While several refrigerant leak sensors are commercially available, few low-cost options meet the performance, selectivity, and response requirements of current safety standards. Recognizing this gap, stakeholders in the Department of Energy’s Refrigerants R&D Working Group have identified the development of faster, more selective, and cost-effective refrigerant sensors as a critical priority. The Department of Energy’s Building Technologies Office funded research at Pacific Northwest National Laboratory to develop a faster, more selective, and cost-effective refrigerant leak sensor. This project is guided by an external technical advisory committee with representatives from industry, government, and national laboratories.

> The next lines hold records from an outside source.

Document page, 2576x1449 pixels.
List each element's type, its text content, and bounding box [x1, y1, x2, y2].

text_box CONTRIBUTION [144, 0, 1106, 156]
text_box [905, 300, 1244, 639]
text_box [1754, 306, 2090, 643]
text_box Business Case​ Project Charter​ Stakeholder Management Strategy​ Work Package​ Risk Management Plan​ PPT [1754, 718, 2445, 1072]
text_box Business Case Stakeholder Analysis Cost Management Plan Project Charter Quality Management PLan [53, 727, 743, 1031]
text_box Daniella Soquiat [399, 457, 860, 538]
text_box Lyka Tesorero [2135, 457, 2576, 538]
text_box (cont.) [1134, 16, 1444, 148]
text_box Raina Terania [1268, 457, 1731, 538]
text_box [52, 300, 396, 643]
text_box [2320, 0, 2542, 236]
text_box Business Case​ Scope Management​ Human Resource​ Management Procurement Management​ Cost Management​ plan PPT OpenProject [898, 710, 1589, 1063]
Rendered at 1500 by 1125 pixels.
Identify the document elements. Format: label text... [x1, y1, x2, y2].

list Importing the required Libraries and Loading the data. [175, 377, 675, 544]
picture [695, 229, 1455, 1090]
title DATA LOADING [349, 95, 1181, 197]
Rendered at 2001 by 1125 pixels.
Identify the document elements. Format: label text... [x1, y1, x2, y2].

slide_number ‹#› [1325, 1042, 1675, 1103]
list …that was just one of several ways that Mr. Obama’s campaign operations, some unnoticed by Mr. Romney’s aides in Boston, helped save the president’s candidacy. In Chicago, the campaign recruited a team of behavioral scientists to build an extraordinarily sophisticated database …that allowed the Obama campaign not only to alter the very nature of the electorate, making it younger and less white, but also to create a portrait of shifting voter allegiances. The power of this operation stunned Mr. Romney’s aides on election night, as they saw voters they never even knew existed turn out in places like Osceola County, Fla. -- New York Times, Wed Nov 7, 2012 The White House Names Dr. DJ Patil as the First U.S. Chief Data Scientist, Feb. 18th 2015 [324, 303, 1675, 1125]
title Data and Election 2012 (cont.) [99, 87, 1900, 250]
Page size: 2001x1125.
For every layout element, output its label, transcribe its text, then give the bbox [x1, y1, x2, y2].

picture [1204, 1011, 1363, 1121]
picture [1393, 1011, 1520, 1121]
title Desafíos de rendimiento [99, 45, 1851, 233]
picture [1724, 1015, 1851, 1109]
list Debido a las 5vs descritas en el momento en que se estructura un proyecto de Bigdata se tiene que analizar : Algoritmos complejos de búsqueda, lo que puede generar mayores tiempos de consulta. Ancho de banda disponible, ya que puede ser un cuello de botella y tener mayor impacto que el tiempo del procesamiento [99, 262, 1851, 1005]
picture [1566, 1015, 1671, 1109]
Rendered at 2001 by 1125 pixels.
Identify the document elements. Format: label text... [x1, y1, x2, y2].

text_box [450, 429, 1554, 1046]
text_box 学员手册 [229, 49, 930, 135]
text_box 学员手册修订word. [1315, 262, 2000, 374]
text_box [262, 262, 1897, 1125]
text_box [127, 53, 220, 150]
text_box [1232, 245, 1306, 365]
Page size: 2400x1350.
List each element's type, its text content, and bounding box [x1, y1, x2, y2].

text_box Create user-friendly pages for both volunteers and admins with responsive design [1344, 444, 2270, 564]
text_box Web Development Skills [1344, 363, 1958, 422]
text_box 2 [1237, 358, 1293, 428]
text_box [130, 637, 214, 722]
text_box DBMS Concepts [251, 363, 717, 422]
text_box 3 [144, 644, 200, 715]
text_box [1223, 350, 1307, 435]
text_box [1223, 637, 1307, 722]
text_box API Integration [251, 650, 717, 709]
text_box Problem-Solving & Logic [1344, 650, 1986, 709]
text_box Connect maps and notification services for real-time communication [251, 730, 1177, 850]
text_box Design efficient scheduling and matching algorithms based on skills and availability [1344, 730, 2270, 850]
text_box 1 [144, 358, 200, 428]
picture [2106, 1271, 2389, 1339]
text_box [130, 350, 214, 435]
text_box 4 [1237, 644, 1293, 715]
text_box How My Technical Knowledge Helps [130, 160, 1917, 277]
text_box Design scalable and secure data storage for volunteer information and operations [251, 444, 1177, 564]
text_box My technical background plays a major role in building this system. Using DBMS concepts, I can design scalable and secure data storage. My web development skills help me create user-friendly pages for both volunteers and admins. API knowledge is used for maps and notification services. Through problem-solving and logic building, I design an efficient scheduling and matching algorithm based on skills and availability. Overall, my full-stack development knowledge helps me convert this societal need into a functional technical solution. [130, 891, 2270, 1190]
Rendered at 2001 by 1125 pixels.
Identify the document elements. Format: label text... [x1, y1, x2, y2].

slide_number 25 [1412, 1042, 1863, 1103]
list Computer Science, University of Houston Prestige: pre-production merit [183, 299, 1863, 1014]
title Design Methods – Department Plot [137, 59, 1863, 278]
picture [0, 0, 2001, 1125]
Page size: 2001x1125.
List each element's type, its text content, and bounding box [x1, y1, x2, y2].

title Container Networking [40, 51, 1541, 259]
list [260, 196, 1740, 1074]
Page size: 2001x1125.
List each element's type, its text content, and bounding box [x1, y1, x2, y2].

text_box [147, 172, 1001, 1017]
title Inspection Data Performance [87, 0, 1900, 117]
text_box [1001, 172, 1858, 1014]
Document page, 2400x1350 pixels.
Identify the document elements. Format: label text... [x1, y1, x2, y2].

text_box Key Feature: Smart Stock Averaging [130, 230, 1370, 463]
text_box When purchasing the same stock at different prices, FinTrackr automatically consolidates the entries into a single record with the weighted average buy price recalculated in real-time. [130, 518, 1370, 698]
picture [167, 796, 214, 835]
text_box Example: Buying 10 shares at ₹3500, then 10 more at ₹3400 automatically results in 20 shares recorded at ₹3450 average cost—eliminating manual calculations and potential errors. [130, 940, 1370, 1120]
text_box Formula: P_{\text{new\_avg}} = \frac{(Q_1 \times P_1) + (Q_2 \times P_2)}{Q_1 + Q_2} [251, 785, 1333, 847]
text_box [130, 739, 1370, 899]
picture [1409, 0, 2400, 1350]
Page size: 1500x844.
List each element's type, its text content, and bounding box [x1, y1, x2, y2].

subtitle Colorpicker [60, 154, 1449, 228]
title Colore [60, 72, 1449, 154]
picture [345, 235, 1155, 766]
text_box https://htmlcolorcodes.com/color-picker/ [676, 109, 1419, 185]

The resulting sensor leverages metal-organic frameworks (MOFs), which are highly porous, crystalline materials, integrated onto a quartz crystal microbalance (QCM). This combination enables rapid, selective, and low-temperature detection of mildly flammable refrigerants, supporting early leak detection, refrigerant emission reduction, and HVAC efficiency.

HOW IT WORKS
The sensor consists of a QCM coated with a hydrophobic MOF that selectively adsorbs certain refrigerants. When refrigerant molecules come into contact with the MOF, they are captured within its porous structure, increasing the effective mass of the QCM. This mass change produces a proportional shift in the crystal’s resonance frequency, which directly correlates with refrigerant concentration. The sensor responds within seconds, maintains stability under high-humidity conditions, and consumes minimal power, enabling fast, reliable, and energy-efficient leak detection. Its rapid response is particularly important for flammable refrigerants, where early detection is essential for safety.

APPLICABILITY
This technology is suitable for real-time leak detection in residential, commercial, and industrial HVAC systems, including heat pumps, air conditioners, and refrigeration units. It is particularly valuable in enclosed or equipment-heavy spaces where early detection is essential for safety and compliance. By providing timely alerts, the sensor helps reduce refrigerant emissions, prevent flammable incidents, and maintain system efficiency.

DESIGN
The sensor was developed through the screening of five candidate MOFs (ZIF-67, HKUST-1, MIL-101, MOF-74, and UiO-66) on the basis of surface area, thermal stability, and water adsorption behavior. The selected MOF exhibits rapid, repeatable adsorption of R32 with minimal signal lag even under high-humidity conditions. Once deposited onto the QCM substrate, the MOF layer captures refrigerant molecules, producing measurable shifts in resonance frequency. The low-temperature operation, humidity tolerance, fast response, and low power requirements make the sensor suitable for distributed deployment in leak-prone locations such as equipment rooms, indoor HVAC units, and refrigeration systems. This design supports early leak detection, safety compliance, reduced refrigerant emissions, and improved HVAC efficiency through timely maintenance.